目光在开放式厨房崭新的双开门冰箱,和阳台上那台带烘干功能的洗衣机上停留了片刻。
嘴角勾起一抹意味不明的笑。
“看来,你过得挺滋润的。”
她开了口,语气平淡,却像淬了毒的针。
“延琛他……现在过得很不好。”
来了来了,经典卖惨环节。
宁曦在心里翻了个白眼,抱起胳膊倚在玄关的鞋柜上,摆出一副“我看你还能演什么花儿来”的架势。
“他在破产之前,是不是给了你五百万?”苏晚晴的目光终于落回宁曦身上,那眼神,像在看一个不知廉耻、靠男人上位的捞女。
“是啊。”宁曦大方承认。
不承认干嘛,钱都到手了,还能让她吐出来不成?
苏晚晴的脸色沉了沉,似乎没料到她会这么理直气壮。
“你知不知道,他现在背了多少债?那五百万,对他现在来说,是救命钱。你拿着,就不亏心吗?”
亏心?
宁曦差点被她这番正义凛然的指控给气笑了。
她亏心?
她亏的是这三年当牛做马、熬夜加班掉的头发!
亏的是陪一个愣头青从家徒四壁干到公司上市的青春!
再说了,那是分手费,是遣散费,是精神损失费!
一手交钱,一手滚蛋,公平交易,童叟无欺。
怎么到她嘴里,就成了她携款潜逃,祸国殃民了?
“苏小姐,”宁曦扯了扯嘴角,决定跟她讲讲道理,“首先,我跟顾延琛在一起的时候,你还不知道在哪儿坐着迈巴赫呢。”
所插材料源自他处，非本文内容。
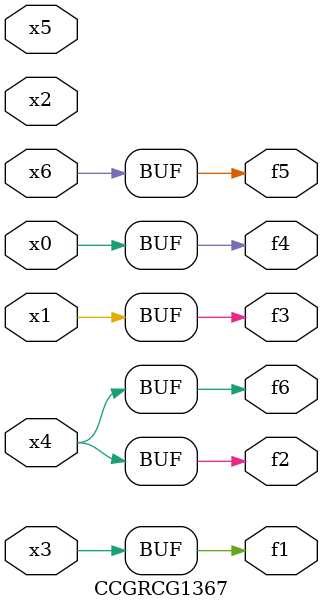
<source format=v>
module CCGRCG1367(
	input x0, x1, x2, x3, x4, x5, x6,
	output f1, f2, f3, f4, f5, f6
);
	assign f1 = x3;
	assign f2 = x4;
	assign f3 = x1;
	assign f4 = x0;
	assign f5 = x6;
	assign f6 = x4;
endmodule

</source>
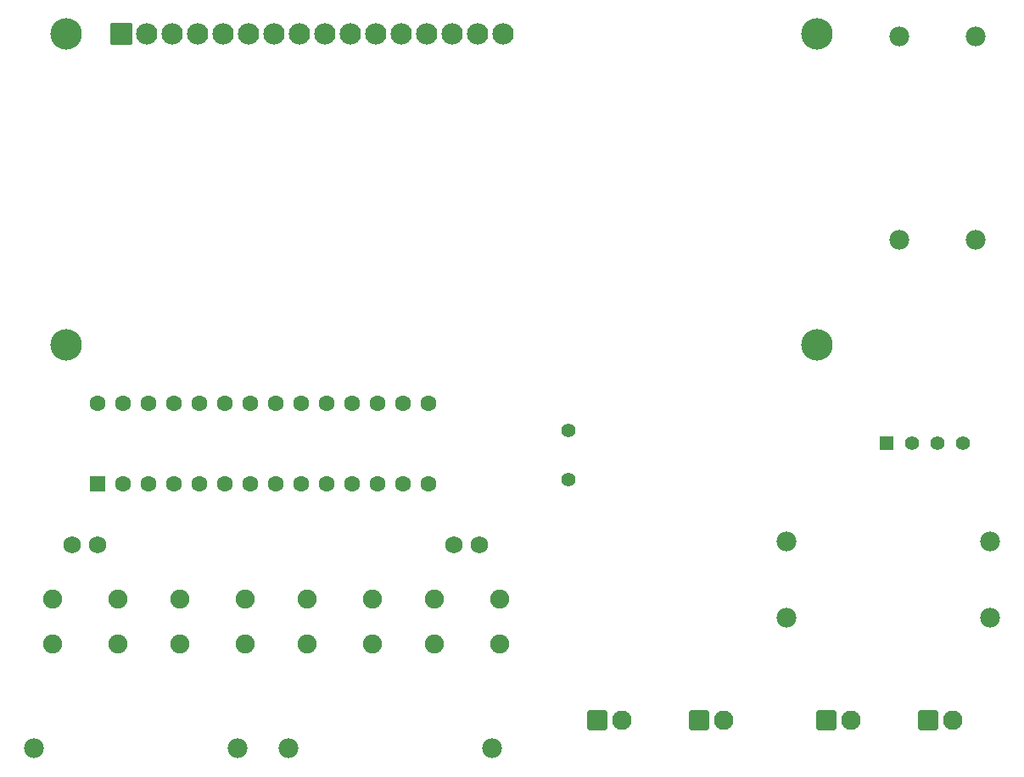
<source format=gts>
G04 Layer: TopSolderMaskLayer*
G04 EasyEDA v6.5.22, 2023-01-28 12:43:13*
G04 Gerber Generator version 0.2*
G04 Scale: 100 percent, Rotated: No, Reflected: No *
G04 Dimensions in millimeters *
G04 leading zeros omitted , absolute positions ,4 integer and 5 decimal *
%FSLAX45Y45*%
%MOMM*%

%AMMACRO1*1,1,$1,$2,$3*1,1,$1,$4,$5*1,1,$1,0-$2,0-$3*1,1,$1,0-$4,0-$5*20,1,$1,$2,$3,$4,$5,0*20,1,$1,$4,$5,0-$2,0-$3,0*20,1,$1,0-$2,0-$3,0-$4,0-$5,0*20,1,$1,0-$4,0-$5,$2,$3,0*4,1,4,$2,$3,$4,$5,0-$2,0-$3,0-$4,0-$5,$2,$3,0*%
%ADD10MACRO1,0.1016X0.6477X-0.6477X-0.6477X-0.6477*%
%ADD11C,1.3970*%
%ADD12C,1.4000*%
%ADD13MACRO1,0.1016X-0.75X-0.75X-0.75X0.75*%
%ADD14C,1.6016*%
%ADD15C,1.9812*%
%ADD16C,1.7526*%
%ADD17C,2.1336*%
%ADD18MACRO1,0.1016X-1.016X1.016X1.016X1.016*%
%ADD19C,3.1496*%
%ADD20C,1.9016*%
%ADD21MACRO1,0.2032X-0.875X0.875X0.875X0.875*%
%ADD22C,1.9532*%

%LPD*%
D10*
G01*
X8763000Y3549142D03*
D11*
G01*
X9017000Y3549142D03*
G01*
X9271000Y3549142D03*
G01*
X9525000Y3549142D03*
D12*
G01*
X5588000Y3678834D03*
G01*
X5588000Y3190849D03*
D13*
G01*
X889000Y3149142D03*
D14*
G01*
X1143000Y3149142D03*
G01*
X1397000Y3149142D03*
G01*
X1651000Y3149142D03*
G01*
X1905000Y3149142D03*
G01*
X2159000Y3149142D03*
G01*
X2413000Y3149142D03*
G01*
X2667000Y3149142D03*
G01*
X2921000Y3149142D03*
G01*
X3175000Y3149142D03*
G01*
X3429000Y3149142D03*
G01*
X3683000Y3149142D03*
G01*
X3937000Y3149142D03*
G01*
X4191000Y3149142D03*
G01*
X889000Y3949141D03*
G01*
X1143000Y3949141D03*
G01*
X1397000Y3949141D03*
G01*
X1651000Y3949141D03*
G01*
X1905000Y3949141D03*
G01*
X2159000Y3949141D03*
G01*
X2413000Y3949141D03*
G01*
X2667000Y3949141D03*
G01*
X2921000Y3949141D03*
G01*
X3175000Y3949141D03*
G01*
X3429000Y3949141D03*
G01*
X3683000Y3949141D03*
G01*
X3937000Y3949141D03*
G01*
X4191000Y3949141D03*
D15*
G01*
X7759700Y1809242D03*
G01*
X9791700Y1809242D03*
G01*
X254000Y501142D03*
G01*
X2286000Y501142D03*
G01*
X2794000Y501142D03*
G01*
X4826000Y501142D03*
G01*
X9652000Y5581142D03*
G01*
X9652000Y7613142D03*
G01*
X8890000Y5581142D03*
G01*
X8890000Y7613142D03*
G01*
X7759700Y2571242D03*
G01*
X9791700Y2571242D03*
D16*
G01*
X4445000Y2533142D03*
G01*
X4699000Y2533142D03*
G01*
X635000Y2533142D03*
G01*
X889000Y2533142D03*
D17*
G01*
X4928006Y7639151D03*
G01*
X4674006Y7639151D03*
G01*
X4420006Y7639151D03*
G01*
X4166006Y7639151D03*
G01*
X3912006Y7639151D03*
G01*
X3658006Y7639151D03*
G01*
X3404006Y7639151D03*
G01*
X3150006Y7639151D03*
G01*
X2896006Y7639151D03*
G01*
X2642006Y7639151D03*
G01*
X2388006Y7639151D03*
G01*
X2134006Y7639151D03*
G01*
X1880006Y7639151D03*
G01*
X1626006Y7639151D03*
G01*
X1372006Y7639151D03*
D18*
G01*
X1117998Y7639141D03*
D19*
G01*
X567994Y7639151D03*
G01*
X567994Y4539132D03*
G01*
X8068005Y7639151D03*
G01*
X8068005Y4539132D03*
D20*
G01*
X4246879Y1996186D03*
G01*
X4246879Y1546097D03*
G01*
X4897120Y1996186D03*
G01*
X4897120Y1546097D03*
G01*
X2976879Y1996186D03*
G01*
X2976879Y1546097D03*
G01*
X3627120Y1996186D03*
G01*
X3627120Y1546097D03*
G01*
X1706879Y1996186D03*
G01*
X1706879Y1546097D03*
G01*
X2357120Y1996186D03*
G01*
X2357120Y1546097D03*
G01*
X436879Y1996186D03*
G01*
X436879Y1546097D03*
G01*
X1087120Y1996186D03*
G01*
X1087120Y1546097D03*
D21*
G01*
X9173387Y780541D03*
D22*
G01*
X9423400Y780542D03*
D21*
G01*
X6887387Y780541D03*
D22*
G01*
X7137400Y780542D03*
D21*
G01*
X8157387Y780541D03*
D22*
G01*
X8407400Y780542D03*
D21*
G01*
X5871387Y780541D03*
D22*
G01*
X6121400Y780542D03*
M02*

</source>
“其次,这钱是他自愿给的,不是我拿刀架在他脖子上逼他的。”
“最后,你要是真那么心疼他,不如把你的迈巴赫卖了,或者让你那个司机大哥给你预支点薪水,替他还债啊。”
宁曦这番话,又快又密,直接把苏晚晴怼得脸色一阵青一阵白。
“你!”苏晚晴气得胸口起伏,那副优雅从容的假面终于裂开了一丝缝隙,“宁曦,你别给脸不要脸!我今天来,是好心劝你。你要是还有点良心,就把钱还回来。否则,别怪我不客气。”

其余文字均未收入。